Windows 8. Regrets, I've Had A Few...


I have to report, the road  to Windows 8 has not been a smooth journey. There's much to like about Microsoft's new OS but the whole experience has left me feeling rather as if I'm the only person in this place to have actually upgraded to it.

First there was the great Firefox debacle - the badly documented fact that Firefox doesn't support Windows 8 (and, by the way, Chrome doesn't support Windows RT) only came to light after I had gone on a long journey to find out why Skype had stopped working. It's stopped working again but this time around I simply can't be bothered. I'm using the iPad for that instead.

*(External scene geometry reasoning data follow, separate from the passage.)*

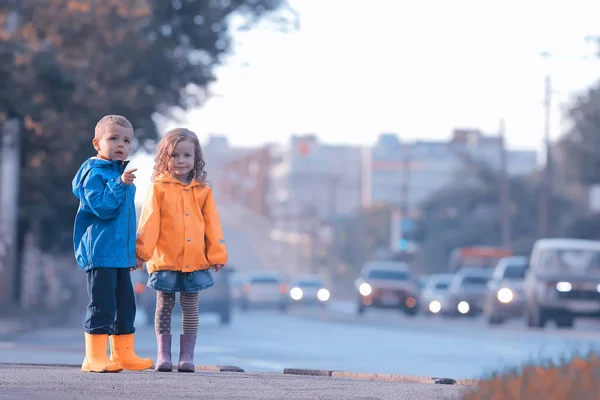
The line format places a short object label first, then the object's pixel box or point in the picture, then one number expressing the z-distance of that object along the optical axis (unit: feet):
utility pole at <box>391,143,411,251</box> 289.12
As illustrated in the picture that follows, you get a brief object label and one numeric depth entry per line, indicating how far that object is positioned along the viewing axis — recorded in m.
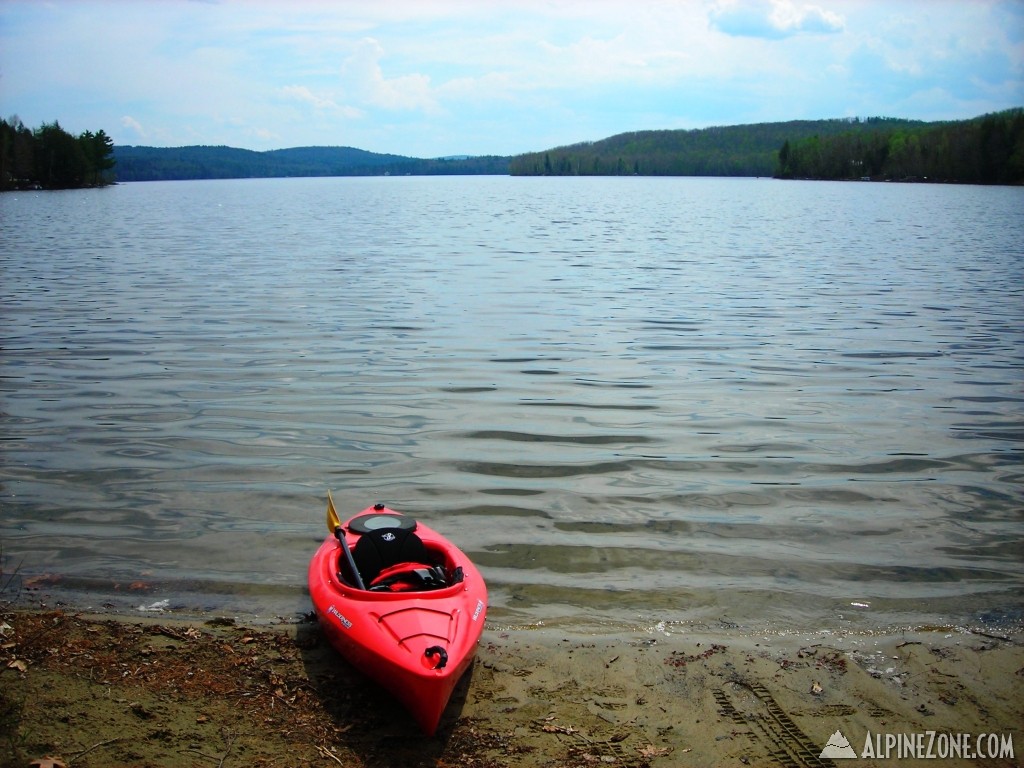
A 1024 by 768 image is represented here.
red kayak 5.01
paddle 6.00
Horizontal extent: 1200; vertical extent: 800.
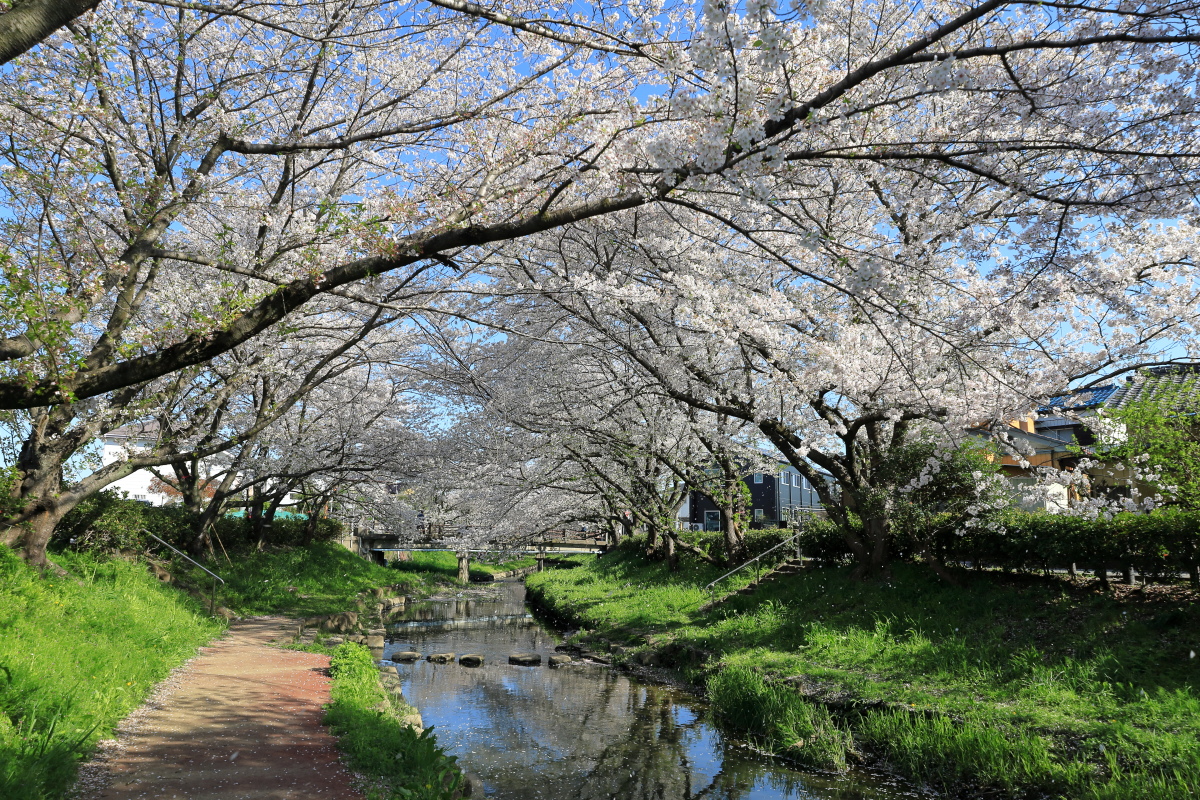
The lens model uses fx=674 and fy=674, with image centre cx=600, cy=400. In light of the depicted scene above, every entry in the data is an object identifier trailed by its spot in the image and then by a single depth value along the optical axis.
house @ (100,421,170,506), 11.01
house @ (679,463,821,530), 36.84
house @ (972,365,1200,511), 9.70
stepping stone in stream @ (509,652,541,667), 13.13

Now Explorer, by no means my browser of choice, has also stopped working and I don't know what to do. There's no obvious option to repair or reinstall it. You can almost hear Barney's whiny Midwestern sing-song, 'Heyy, li'l guy! That's under the bonnet! You don't wanna go snoopin' around under the bonnet!' The support forums for Windows 8 have each got four or five topics on them, as if there are only about a hundred people in the world using this software. Microsoft support is so hard to find (particularly with a half-broken browser), I've just given up and installed Chrome.

The great selling point for Windows 8 is that it's touch enabled. If you've found yourself habitually reaching out to swipe a laptop screen, you'll appreciate the fact that you can now do it and have something happen. All of the great versions of Windows have had a 'raison d'etre' - Windows 3.0 sealed Microsoft's outright leadership not only of the OS market but of the application market, by breaking the DOS 640k barrier and simultaneously leading competitors to develop for OS/2. Windows NT didn't break. And Windows 7 wasn't  Vista.

With that in mind, Windows 8's great USP is touch, but it hedges its bets with a desktop. So you have, effectively, two interfaces - the 'Metro' swipey interface and a desktop interface that isn't quite so touch friendly. So don't go putting that mouse on Dubizzle quite yet.

There are some parts of Windows 8 that really work. It's more intuitive and things are generally where you'd expect to find 'em. There's very little 'getting started' help - I had to Google how to close an app (a much clunkier gesture than Apple's) because there was nobody from MS telling you. Likewise, the relationship between the Metro interface and Desktop is something you're left to find out for yourself. Microsoft's Mail app is cool, but won't let you use the Search features within Gmail. It all feels a bit 'give a little, take a little' to tell you the truth.

And this is why I fear for Microsoft and Windows 8. If there were a major, mass-market interface competitor (if Google were hardcore about Chrome OS), this would be a very dangerous time indeed for Microsoft.

Windows 8 is an inflection point - and inflection points in technology are always terribly dangerous times. We're locked into technology by familiarity, and the greater our investment in an interface, the greater our 'stickiness' as users is. When you ask me to relearn that interface, you're asking me to go through the same pain barrier as deserting you and going with another provider.

The trouble with Windows 8 is it's a halfway house. The next version of Windows will have to complete the move to touch and finally junk the desktop, because Windows needs to do something huge, not something whimpery and tentative. That means applications written for touch - and there are very few of those out there right now outside games and the like. At this rate of adoption, developers won't be leaping to embrace Windows 8, either.

Having moved to Windows 8, I would probably counsel anyone thinking about it to stick with Windows 7. The pain of the move has been infinitely greater than any benefits I have gained. If that's the feedback from other users, the already reportedly slow adoption of Windows 8 is not going to speed up anytime soon.

I never thought I'd see the day, but Microsoft looks extremely vulnerable right now.